Medically reviewed on June 3, 2017
You might need to take some precautions, but it depends on the type of prostate cancer brachytherapy you receive.
Prostate cancer brachytherapy is designed to treat the cancer by delivering radiation directly to the prostate, minimizing radiation to the surrounding tissue. The radioactive "seeds" containing your treatment are implanted into your prostate gland.
Prostate cancer brachytherapy can be done with different types of radioactive seeds. The type of seed determines the amount of radiation released by the seeds and the duration of treatment.

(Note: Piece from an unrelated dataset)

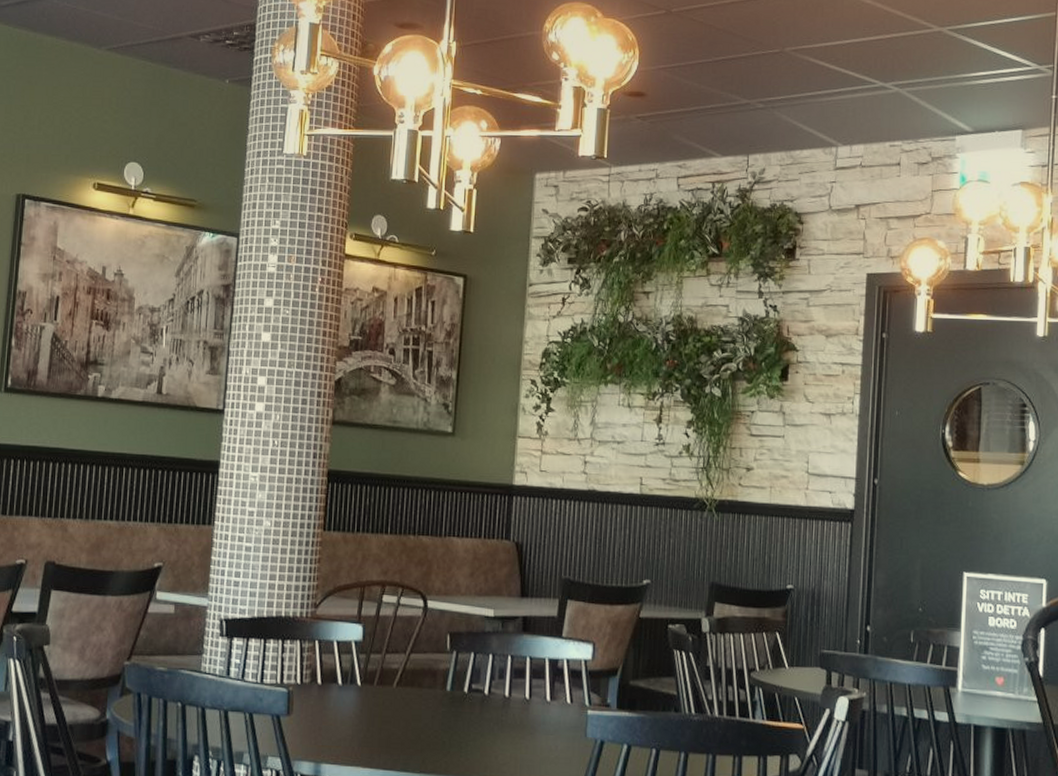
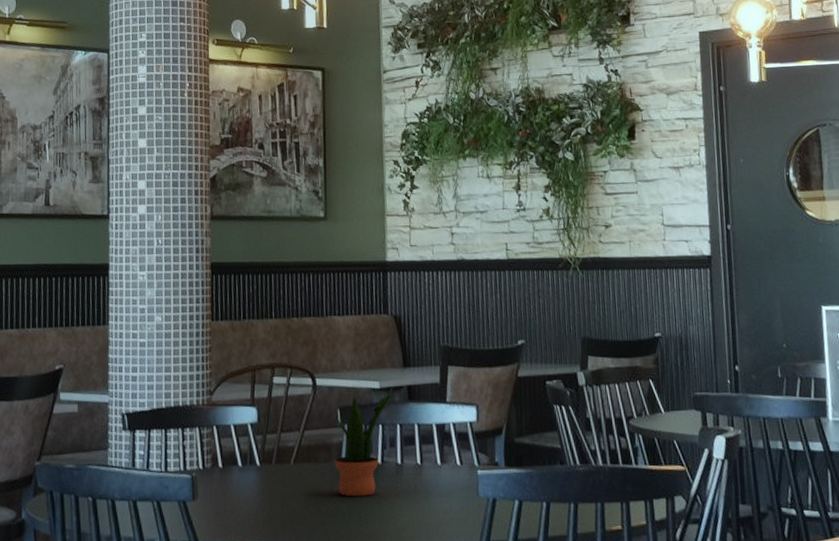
potted plant: none [439,616,508,727] -> present [334,387,394,497]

Although the seeds remain in your prostate for the rest of your life, the amount of radiation released by them is low to begin with, decreases with time and eventually becomes negligible.
Your radiation oncologist can provide detailed information about the specific treatment used. Recommendations for the first two months after seed implantation might include:
- Avoiding sexual intercourse for the first two weeks
- After the first two weeks, using a condom during sexual intercourse in case a seed is passed during ejaculation
- Limiting close contact with children and pregnant women
- Not allowing children to sit on your lap for extended periods
If you travel to foreign countries, you might find that some border security checkpoints have radiation detectors. Consider carrying a card from your radiation oncologist indicating that you have had a prostate seed implant.